Let $t$ be transcendental over $\mathbb{F}_3$.
I used the polynomial $f = x^3 - 1$ to prove that $\mathbb{F}_3(t)(\sqrt[3]t)$ a splitting field over $\mathbb{F}_3(t)$. This was convenient since $f = (x - \sqrt[3]{t})^3$ in $\mathbb{F}_3(t)(\sqrt[3]t)$.
Now I have to show whether the same applies to $\mathbb{F}_3(t)(\sqrt[4]t)$. I have the feeling this is not a splitting field over $\mathbb{F}_3(t)$, but to show this I somehow have to show that there is no polynomial in $\mathbb{F}_3(t)$ for which $\mathbb{F}_3(t)(\sqrt[4]t)$ is the smallest subset containing all of it's zero's.

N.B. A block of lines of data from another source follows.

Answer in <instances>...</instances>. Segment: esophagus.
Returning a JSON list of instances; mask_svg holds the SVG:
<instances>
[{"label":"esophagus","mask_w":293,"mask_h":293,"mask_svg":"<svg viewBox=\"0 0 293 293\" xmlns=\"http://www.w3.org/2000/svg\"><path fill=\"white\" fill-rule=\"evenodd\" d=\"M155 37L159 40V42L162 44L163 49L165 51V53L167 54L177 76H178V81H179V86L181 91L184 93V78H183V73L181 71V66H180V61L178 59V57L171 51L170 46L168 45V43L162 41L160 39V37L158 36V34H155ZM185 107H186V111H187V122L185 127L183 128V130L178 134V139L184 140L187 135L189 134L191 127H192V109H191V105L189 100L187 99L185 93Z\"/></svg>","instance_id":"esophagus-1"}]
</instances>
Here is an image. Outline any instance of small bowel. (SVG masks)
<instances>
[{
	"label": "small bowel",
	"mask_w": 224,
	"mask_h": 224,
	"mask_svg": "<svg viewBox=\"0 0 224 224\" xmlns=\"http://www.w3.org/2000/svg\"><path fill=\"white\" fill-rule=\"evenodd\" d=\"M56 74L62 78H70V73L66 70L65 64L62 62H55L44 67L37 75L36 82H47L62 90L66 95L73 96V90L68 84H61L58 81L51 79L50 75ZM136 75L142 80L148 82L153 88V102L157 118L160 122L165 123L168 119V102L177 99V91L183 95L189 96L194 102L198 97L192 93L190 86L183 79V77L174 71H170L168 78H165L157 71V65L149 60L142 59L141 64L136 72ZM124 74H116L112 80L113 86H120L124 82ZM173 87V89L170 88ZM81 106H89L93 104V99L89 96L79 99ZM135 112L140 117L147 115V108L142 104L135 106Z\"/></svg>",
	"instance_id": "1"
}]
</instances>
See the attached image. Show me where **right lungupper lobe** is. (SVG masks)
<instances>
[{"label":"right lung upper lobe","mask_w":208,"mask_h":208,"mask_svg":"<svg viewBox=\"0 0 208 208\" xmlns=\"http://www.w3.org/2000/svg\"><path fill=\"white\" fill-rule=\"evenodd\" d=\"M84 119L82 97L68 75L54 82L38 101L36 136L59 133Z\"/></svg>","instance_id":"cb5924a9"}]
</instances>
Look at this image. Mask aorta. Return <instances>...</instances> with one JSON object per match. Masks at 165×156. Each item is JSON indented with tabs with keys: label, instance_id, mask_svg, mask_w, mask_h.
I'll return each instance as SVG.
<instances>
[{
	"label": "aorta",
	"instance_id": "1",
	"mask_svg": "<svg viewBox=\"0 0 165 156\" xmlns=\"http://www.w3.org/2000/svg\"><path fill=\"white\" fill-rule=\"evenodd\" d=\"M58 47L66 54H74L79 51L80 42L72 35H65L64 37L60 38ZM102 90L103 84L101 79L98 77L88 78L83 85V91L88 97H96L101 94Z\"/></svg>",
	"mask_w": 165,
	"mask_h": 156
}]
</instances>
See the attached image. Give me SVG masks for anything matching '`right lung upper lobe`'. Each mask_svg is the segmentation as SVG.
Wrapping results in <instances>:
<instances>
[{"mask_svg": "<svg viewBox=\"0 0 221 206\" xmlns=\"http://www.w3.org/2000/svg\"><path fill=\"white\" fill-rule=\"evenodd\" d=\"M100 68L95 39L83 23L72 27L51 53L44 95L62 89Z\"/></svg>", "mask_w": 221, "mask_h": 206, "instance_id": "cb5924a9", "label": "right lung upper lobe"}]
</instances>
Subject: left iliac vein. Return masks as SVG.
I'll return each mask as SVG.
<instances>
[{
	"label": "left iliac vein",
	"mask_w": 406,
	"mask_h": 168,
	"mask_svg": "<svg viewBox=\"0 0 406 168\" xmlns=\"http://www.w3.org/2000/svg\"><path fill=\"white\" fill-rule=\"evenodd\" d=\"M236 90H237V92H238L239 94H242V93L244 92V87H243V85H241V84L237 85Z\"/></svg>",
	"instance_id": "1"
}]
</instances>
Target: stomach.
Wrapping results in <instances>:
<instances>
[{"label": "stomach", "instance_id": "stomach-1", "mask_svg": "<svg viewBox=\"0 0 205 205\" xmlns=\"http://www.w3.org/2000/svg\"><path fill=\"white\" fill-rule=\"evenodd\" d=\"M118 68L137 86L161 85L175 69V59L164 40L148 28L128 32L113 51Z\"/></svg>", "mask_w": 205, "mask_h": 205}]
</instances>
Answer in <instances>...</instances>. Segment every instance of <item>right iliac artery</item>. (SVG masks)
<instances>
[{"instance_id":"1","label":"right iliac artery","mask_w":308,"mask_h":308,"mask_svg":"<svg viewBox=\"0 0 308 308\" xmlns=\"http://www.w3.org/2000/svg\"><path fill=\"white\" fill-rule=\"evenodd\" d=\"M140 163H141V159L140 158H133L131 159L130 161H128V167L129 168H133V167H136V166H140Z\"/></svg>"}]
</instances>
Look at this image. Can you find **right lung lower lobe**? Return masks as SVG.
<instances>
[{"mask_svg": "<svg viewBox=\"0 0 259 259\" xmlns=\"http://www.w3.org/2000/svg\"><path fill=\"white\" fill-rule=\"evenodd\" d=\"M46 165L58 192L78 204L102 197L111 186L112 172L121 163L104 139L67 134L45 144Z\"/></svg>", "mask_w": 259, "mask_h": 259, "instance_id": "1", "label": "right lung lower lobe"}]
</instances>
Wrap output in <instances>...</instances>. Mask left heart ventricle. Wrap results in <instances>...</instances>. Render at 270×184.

Can anyone give me a hint?
A normal extension is stable - invariant under ambient automorphisms. This means in particular that it contains all its elements' conjugates. What are all of the roots of $X^4-t$?
The roots aren't just $\pm\sqrt[4]{t}$, any more than they would be with $\Bbb Q(t)$ instead of $\Bbb F_3(t)$. Notice that to get the roots with $\Bbb Q$, you need to invoke primitive $4$th roots of unity. Same idea with $\Bbb F_3$.